* **Problem to solve**:
Copy exactly, and only, the lines from the one containing "No así Perugorría." through the last line of the records below.
[Given information Boundary: Start]
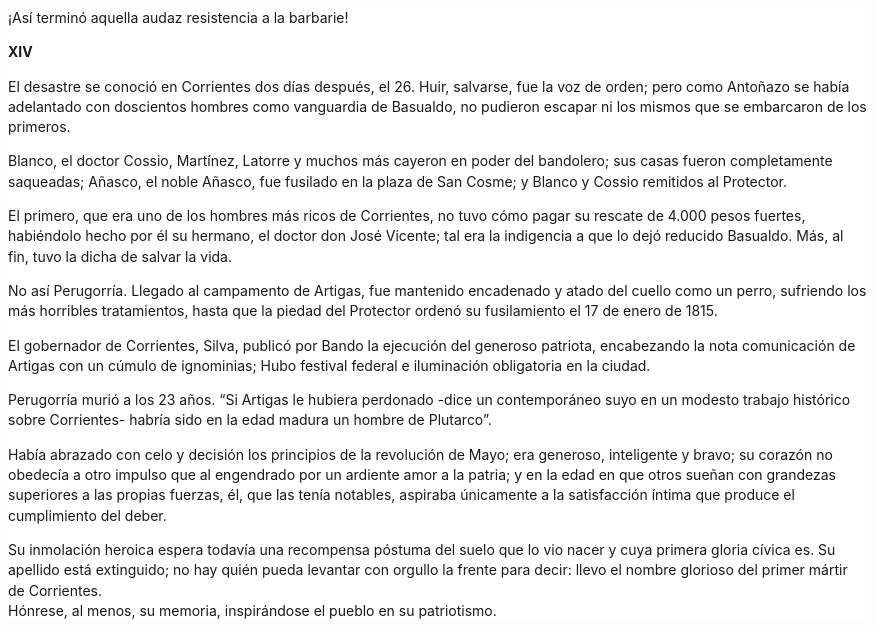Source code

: ¡Así terminó aquella audaz resistencia a la barbarie!

**XIV**

El desastre se conoció en Corrientes dos días después, el 26. Huir, salvarse, fue la voz de orden; pero como Antoñazo se había adelantado con doscientos hombres como vanguardia de Basualdo, no pudieron escapar ni los mismos que se embarcaron de los primeros.

Blanco, el doctor Cossio, Martínez, Latorre y muchos más cayeron en poder del bandolero; sus casas fueron completamente saqueadas; Añasco, el noble Añasco, fue fusilado en la plaza de San Cosme; y Blanco y Cossio remitidos al Protector.

El primero, que era uno de los hombres más ricos de Corrientes, no tuvo cómo pagar su rescate de 4.000 pesos fuertes, habiéndolo hecho por él su hermano, el doctor don José Vicente; tal era la indigencia a que lo dejó reducido Basualdo. Más, al fin, tuvo la dicha de salvar la vida.

No así Perugorría. Llegado al campamento de Artigas, fue mantenido encadenado y atado del cuello como un perro, sufriendo los más horribles tratamientos, hasta que la piedad del Protector ordenó su fusilamiento el 17 de enero de 1815.

El gobernador de Corrientes, Silva, publicó por Bando la ejecución del generoso patriota, encabezando la nota comunicación de Artigas con un cúmulo de ignominias; Hubo festival federal e iluminación obligatoria en la ciudad.

Perugorría murió a los 23 años. “Si Artigas le hubiera perdonado -dice un contemporáneo suyo en un modesto trabajo histórico sobre Corrientes- habría sido en la edad madura un hombre de Plutarco”.

Había abrazado con celo y decisión los principios de la revolución de Mayo; era generoso, inteligente y bravo; su corazón no obedecía a otro impulso que al engendrado por un ardiente amor a la patria; y en la edad en que otros sueñan con grandezas superiores a las propias fuerzas, él, que las tenía notables, aspiraba únicamente a la satisfacción íntima que produce el cumplimiento del deber.

Su inmolación heroica espera todavía una recompensa póstuma del suelo que lo vio nacer y cuya primera gloria cívica es. Su apellido está extinguido; no hay quién pueda levantar con orgullo la frente para decir: llevo el nombre glorioso del primer mártir de Corrientes.  
Hónrese, al menos, su memoria, inspirándose el pueblo en su patriotismo.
[Given information Boundary: End]
* **Your solution**:
No así Perugorría. Llegado al campamento de Artigas, fue mantenido encadenado y atado del cuello como un perro, sufriendo los más horribles tratamientos, hasta que la piedad del Protector ordenó su fusilamiento el 17 de enero de 1815.

El gobernador de Corrientes, Silva, publicó por Bando la ejecución del generoso patriota, encabezando la nota comunicación de Artigas con un cúmulo de ignominias; Hubo festival federal e iluminación obligatoria en la ciudad.

Perugorría murió a los 23 años. “Si Artigas le hubiera perdonado -dice un contemporáneo suyo en un modesto trabajo histórico sobre Corrientes- habría sido en la edad madura un hombre de Plutarco”.

Había abrazado con celo y decisión los principios de la revolución de Mayo; era generoso, inteligente y bravo; su corazón no obedecía a otro impulso que al engendrado por un ardiente amor a la patria; y en la edad en que otros sueñan con grandezas superiores a las propias fuerzas, él, que las tenía notables, aspiraba únicamente a la satisfacción íntima que produce el cumplimiento del deber.

Su inmolación heroica espera todavía una recompensa póstuma del suelo que lo vio nacer y cuya primera gloria cívica es. Su apellido está extinguido; no hay quién pueda levantar con orgullo la frente para decir: llevo el nombre glorioso del primer mártir de Corrientes.  
Hónrese, al menos, su memoria, inspirándose el pueblo en su patriotismo.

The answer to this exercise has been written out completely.